Lines containing "Liver" should be pulled from the material below.

Data ▸
>>>

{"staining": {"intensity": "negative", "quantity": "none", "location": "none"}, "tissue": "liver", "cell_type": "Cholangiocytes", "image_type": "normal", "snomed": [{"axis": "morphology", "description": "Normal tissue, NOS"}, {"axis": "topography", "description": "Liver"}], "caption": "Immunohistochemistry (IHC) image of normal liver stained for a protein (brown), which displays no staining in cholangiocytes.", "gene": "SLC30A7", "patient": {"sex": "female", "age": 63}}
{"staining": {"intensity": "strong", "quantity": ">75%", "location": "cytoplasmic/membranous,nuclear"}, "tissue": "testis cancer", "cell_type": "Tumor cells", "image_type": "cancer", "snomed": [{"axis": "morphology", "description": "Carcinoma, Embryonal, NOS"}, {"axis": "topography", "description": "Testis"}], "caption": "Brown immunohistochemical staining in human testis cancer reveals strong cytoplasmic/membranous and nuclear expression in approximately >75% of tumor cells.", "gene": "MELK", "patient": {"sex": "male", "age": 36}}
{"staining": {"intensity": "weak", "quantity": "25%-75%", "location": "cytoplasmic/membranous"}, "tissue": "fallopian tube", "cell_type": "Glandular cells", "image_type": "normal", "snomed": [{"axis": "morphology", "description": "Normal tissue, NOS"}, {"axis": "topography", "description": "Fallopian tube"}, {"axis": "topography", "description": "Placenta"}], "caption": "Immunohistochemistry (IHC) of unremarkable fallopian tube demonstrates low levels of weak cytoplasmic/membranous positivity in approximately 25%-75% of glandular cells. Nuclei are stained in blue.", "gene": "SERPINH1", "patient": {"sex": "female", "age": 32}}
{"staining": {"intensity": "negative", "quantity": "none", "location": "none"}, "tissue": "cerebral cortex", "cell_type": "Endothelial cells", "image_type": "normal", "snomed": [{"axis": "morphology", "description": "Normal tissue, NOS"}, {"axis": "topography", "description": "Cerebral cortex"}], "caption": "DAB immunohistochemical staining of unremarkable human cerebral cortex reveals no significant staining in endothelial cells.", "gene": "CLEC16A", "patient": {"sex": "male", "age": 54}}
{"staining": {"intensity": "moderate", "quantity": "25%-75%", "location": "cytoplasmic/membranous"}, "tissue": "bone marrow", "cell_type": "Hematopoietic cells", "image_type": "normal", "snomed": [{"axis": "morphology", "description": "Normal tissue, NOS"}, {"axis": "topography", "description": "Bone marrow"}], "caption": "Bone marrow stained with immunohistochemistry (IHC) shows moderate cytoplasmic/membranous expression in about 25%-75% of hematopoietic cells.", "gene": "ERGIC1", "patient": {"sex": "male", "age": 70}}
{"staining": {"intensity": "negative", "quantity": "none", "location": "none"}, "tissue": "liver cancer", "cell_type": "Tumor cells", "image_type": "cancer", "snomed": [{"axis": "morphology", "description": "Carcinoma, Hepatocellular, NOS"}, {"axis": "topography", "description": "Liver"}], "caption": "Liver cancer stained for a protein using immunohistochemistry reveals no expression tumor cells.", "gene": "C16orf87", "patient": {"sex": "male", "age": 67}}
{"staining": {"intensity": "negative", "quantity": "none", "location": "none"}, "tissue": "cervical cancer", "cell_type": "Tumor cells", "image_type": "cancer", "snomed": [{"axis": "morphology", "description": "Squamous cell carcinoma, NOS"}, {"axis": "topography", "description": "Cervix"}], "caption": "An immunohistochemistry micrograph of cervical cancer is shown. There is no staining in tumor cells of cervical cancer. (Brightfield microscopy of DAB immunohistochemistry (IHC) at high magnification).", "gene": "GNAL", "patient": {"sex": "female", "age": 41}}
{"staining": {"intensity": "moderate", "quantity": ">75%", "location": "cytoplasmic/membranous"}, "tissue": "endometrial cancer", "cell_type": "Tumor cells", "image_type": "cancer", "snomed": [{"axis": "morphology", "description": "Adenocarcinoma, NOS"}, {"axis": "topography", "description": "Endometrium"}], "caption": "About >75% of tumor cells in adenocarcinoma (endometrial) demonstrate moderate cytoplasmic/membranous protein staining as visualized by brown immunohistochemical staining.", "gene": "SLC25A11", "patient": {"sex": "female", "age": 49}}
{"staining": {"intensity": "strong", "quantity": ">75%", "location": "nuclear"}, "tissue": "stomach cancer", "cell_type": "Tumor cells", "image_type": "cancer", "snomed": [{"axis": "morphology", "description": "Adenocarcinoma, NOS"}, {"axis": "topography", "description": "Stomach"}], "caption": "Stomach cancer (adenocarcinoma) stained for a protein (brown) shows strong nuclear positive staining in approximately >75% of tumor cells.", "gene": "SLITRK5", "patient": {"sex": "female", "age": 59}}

<<<

Answer below ▸
{"staining": {"intensity": "negative", "quantity": "none", "location": "none"}, "tissue": "liver", "cell_type": "Cholangiocytes", "image_type": "normal", "snomed": [{"axis": "morphology", "description": "Normal tissue, NOS"}, {"axis": "topography", "description": "Liver"}], "caption": "Immunohistochemistry (IHC) image of normal liver stained for a protein (brown), which displays no staining in cholangiocytes.", "gene": "SLC30A7", "patient": {"sex": "female", "age": 63}}
{"staining": {"intensity": "negative", "quantity": "none", "location": "none"}, "tissue": "liver cancer", "cell_type": "Tumor cells", "image_type": "cancer", "snomed": [{"axis": "morphology", "description": "Carcinoma, Hepatocellular, NOS"}, {"axis": "topography", "description": "Liver"}], "caption": "Liver cancer stained for a protein using immunohistochemistry reveals no expression tumor cells.", "gene": "C16orf87", "patient": {"sex": "male", "age": 67}}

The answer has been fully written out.